AKP: While I was writing The Glutton I was reading Blood Meridian, and after I’d finished writing it I read Child of God. I think he does something that’s very perfect where he presents a nihilism, a disgust and a grotesquery, but the writing is so beautiful that I just don’t vibe with readings of him as a nihilist. Because the whole idea is the world is dark and so full of contraindications, but it’s so fucking gorgeous that it’s worth living in anyway. And that’s something I wanted to do in the book. It’s an exercise in empathy with a character who’s quite depraved.

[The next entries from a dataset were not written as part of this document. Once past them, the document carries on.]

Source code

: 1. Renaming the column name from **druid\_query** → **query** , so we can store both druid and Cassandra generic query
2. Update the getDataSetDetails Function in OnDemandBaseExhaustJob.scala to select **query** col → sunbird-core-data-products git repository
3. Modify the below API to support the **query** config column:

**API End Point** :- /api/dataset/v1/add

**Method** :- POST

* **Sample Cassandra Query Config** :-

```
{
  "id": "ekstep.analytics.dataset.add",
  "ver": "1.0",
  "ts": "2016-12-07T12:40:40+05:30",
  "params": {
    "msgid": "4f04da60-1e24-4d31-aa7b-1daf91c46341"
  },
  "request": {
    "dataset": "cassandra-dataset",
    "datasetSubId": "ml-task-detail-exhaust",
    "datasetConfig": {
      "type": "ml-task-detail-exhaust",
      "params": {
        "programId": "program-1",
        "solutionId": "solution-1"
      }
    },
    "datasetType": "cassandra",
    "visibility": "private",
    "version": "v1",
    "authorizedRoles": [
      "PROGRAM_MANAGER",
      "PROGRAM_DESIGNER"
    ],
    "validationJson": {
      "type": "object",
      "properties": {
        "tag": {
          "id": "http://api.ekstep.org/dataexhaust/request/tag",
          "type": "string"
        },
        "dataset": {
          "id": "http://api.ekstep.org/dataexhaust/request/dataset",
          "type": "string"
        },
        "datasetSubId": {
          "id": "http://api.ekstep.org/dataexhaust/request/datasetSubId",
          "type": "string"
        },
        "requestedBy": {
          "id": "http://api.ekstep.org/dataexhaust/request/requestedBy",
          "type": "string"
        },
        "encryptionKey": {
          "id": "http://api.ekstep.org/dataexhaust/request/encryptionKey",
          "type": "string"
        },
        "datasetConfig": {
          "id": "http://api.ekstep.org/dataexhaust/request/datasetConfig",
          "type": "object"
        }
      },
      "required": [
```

“…what was more interesting to me, more than the medical side of things, was the idea that no matter how much you eat, you’ll always be hungry. It’s one of the most nightmarish things I can think of.”

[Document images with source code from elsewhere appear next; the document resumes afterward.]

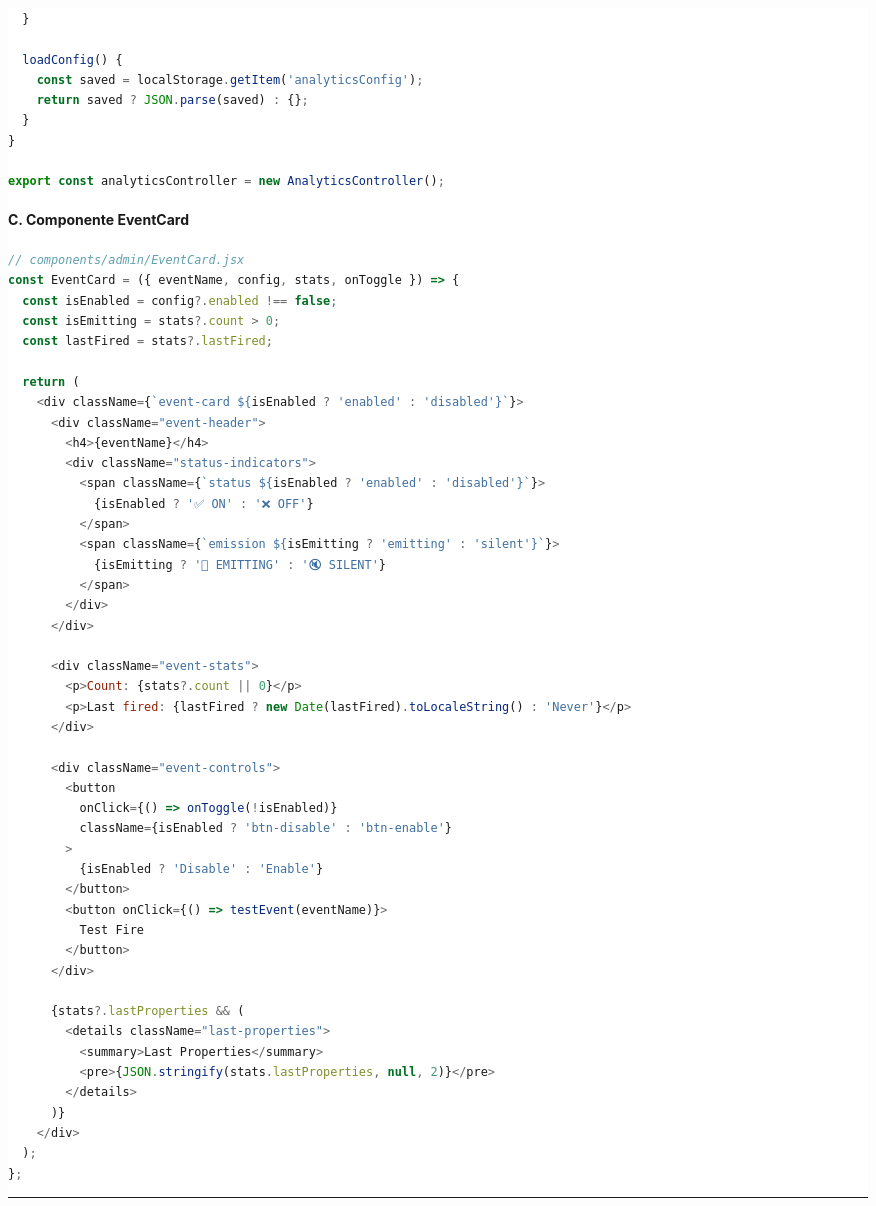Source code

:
 ```javascript
  }
  
  loadConfig() {
    const saved = localStorage.getItem('analyticsConfig');
    return saved ? JSON.parse(saved) : {};
  }
}

export const analyticsController = new AnalyticsController();
```

#### **C. Componente EventCard**
```javascript
// components/admin/EventCard.jsx
const EventCard = ({ eventName, config, stats, onToggle }) => {
  const isEnabled = config?.enabled !== false;
  const isEmitting = stats?.count > 0;
  const lastFired = stats?.lastFired;
  
  return (
    <div className={`event-card ${isEnabled ? 'enabled' : 'disabled'}`}>
      <div className="event-header">
        <h4>{eventName}</h4>
        <div className="status-indicators">
          <span className={`status ${isEnabled ? 'enabled' : 'disabled'}`}>
            {isEnabled ? '✅ ON' : '❌ OFF'}
          </span>
          <span className={`emission ${isEmitting ? 'emitting' : 'silent'}`}>
            {isEmitting ? '📡 EMITTING' : '🔇 SILENT'}
          </span>
        </div>
      </div>
      
      <div className="event-stats">
        <p>Count: {stats?.count || 0}</p>
        <p>Last fired: {lastFired ? new Date(lastFired).toLocaleString() : 'Never'}</p>
      </div>
      
      <div className="event-controls">
        <button 
          onClick={() => onToggle(!isEnabled)}
          className={isEnabled ? 'btn-disable' : 'btn-enable'}
        >
          {isEnabled ? 'Disable' : 'Enable'}
        </button>
        <button onClick={() => testEvent(eventName)}>
          Test Fire
        </button>
      </div>
      
      {stats?.lastProperties && (
        <details className="last-properties">
          <summary>Last Properties</summary>
          <pre>{JSON.stringify(stats.lastProperties, null, 2)}</pre>
        </details>
      )}
    </div>
  );
};
```

---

A.K. Blakemore, photographed by Alice Zoo. Courtesy of Granta.
BP: There isn’t that much primary information out there about Tarare, so how did the research process for the novel look?

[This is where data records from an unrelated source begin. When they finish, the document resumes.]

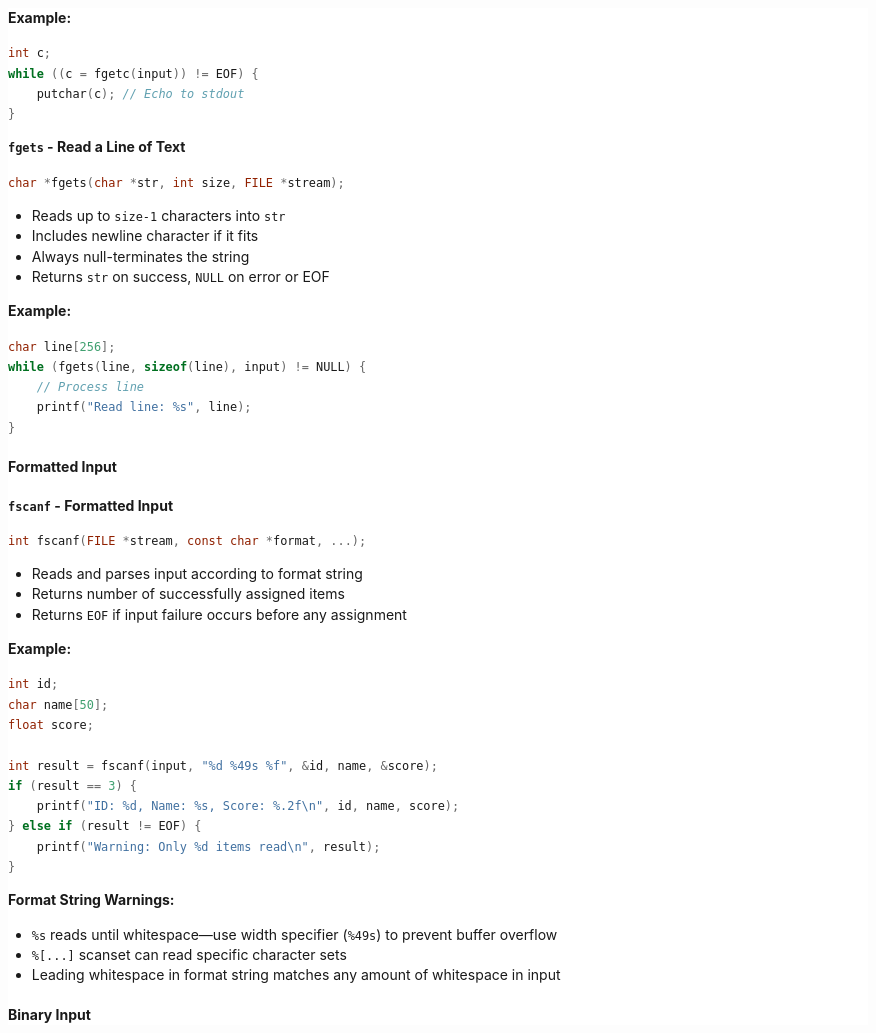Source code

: **Example:**
```c
int c;
while ((c = fgetc(input)) != EOF) {
    putchar(c); // Echo to stdout
}
```

**`fgets` - Read a Line of Text**
```c
char *fgets(char *str, int size, FILE *stream);
```
*   Reads up to `size-1` characters into `str`
*   Includes newline character if it fits
*   Always null-terminates the string
*   Returns `str` on success, `NULL` on error or EOF

**Example:**
```c
char line[256];
while (fgets(line, sizeof(line), input) != NULL) {
    // Process line
    printf("Read line: %s", line);
}
```

#### Formatted Input

**`fscanf` - Formatted Input**
```c
int fscanf(FILE *stream, const char *format, ...);
```
*   Reads and parses input according to format string
*   Returns number of successfully assigned items
*   Returns `EOF` if input failure occurs before any assignment

**Example:**
```c
int id;
char name[50];
float score;

int result = fscanf(input, "%d %49s %f", &id, name, &score);
if (result == 3) {
    printf("ID: %d, Name: %s, Score: %.2f\n", id, name, score);
} else if (result != EOF) {
    printf("Warning: Only %d items read\n", result);
}
```

**Format String Warnings:**
*   `%s` reads until whitespace—use width specifier (`%49s`) to prevent buffer overflow
*   `%[...]` scanset can read specific character sets
*   Leading whitespace in format string matches any amount of whitespace in input

#### Binary Input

AKB: So, the account of Tarare’s medical history by Dr. Pierre-François Percy is really all we have in terms of an actual source. But it’s so bizarre and clearly fantastical that I felt that gave me permission to go in and fill in the blanks with equal fabulism. There also isn’t a lot of writing on the French Revolutionary period that doesn’t solely focus on Paris, so finding what the life of a rural peasant was like led me to going down the picaresque route and reading about French folkloric belief.
BP: I know you weren’t ever interested in writing a facts-based tale, but do you have any theories, from all your research, about who or what Tarare really was?
AKB: I think he was, ostensibly, a showman with a very high tolerance for nausea and a very strong gag reflex. His legend was, probably intentionally, inflated beyond the reality of what he could do in real life. Lots of doctors and people with much more medical knowledge than me have speculated that maybe he had some sort of parasite, he could have had worms, maybe a pituitary gland condition. But what was more interesting to me, more than the medical side of things, was the idea that no matter how much you eat, you’ll always be hungry. It’s one of the most nightmarish things I can think of.
“I think he was, ostensibly, a showman with a very high tolerance for nausea and a very strong gag reflex.”
BP: I want to talk about your prose – it’s so unique in the current landscape. It sits closer to the prose of Dickens than it does anything from any of your peers.
AKB: I think it’s partly coming from poetry. And, it’s weird, a lot of the negative feedback I see out there about my prose is from people saying that they didn’t understand it, or they had to look things up. Coming from poetry, it’s less about fancy words and how to combine them, if you’re a writer of poetry or a reader of poetry, there’s this idea of negative capability where you don’t need to understand everything for it to move you, for it to be powerful. You’re not delivering plot and exposition in these perfectly explicable dollops, you’re playing with convection and language and artifice. I don’t think I’m that weird of a prose writer, I just don’t think many prose writers really pay that much attention to prose, so when someone actually has, it seems disproportionally strange.
BP: You’ve written two novels now that take place in the past, I want to know: why do you feel so comfortable in the past? Would you ever write a novel set in the present day?
AKB: I wouldn’t say no. And I don’t like describing myself as a historical novelist, it just happens those have been the stories I have been drawn to. There’s a lot of things that, as a reader, I don’t want to read about. I don’t want to read about social media. And I would find it completely uncompelling to write about. I don’t want to write text exchanges. But also, I don’t want to write anything that could be interpreted as biographical or autobiographical or autofictional in any way. But that’s a psychological self-protection sort of thing.
BP: Is it possible that modern life just isn’t very exciting and isn’t worthy of chronicling?
AKB: Essentially. To go all Mark E. Smith about it. Yeah.
The Glutton will be released by Granta on September 21st.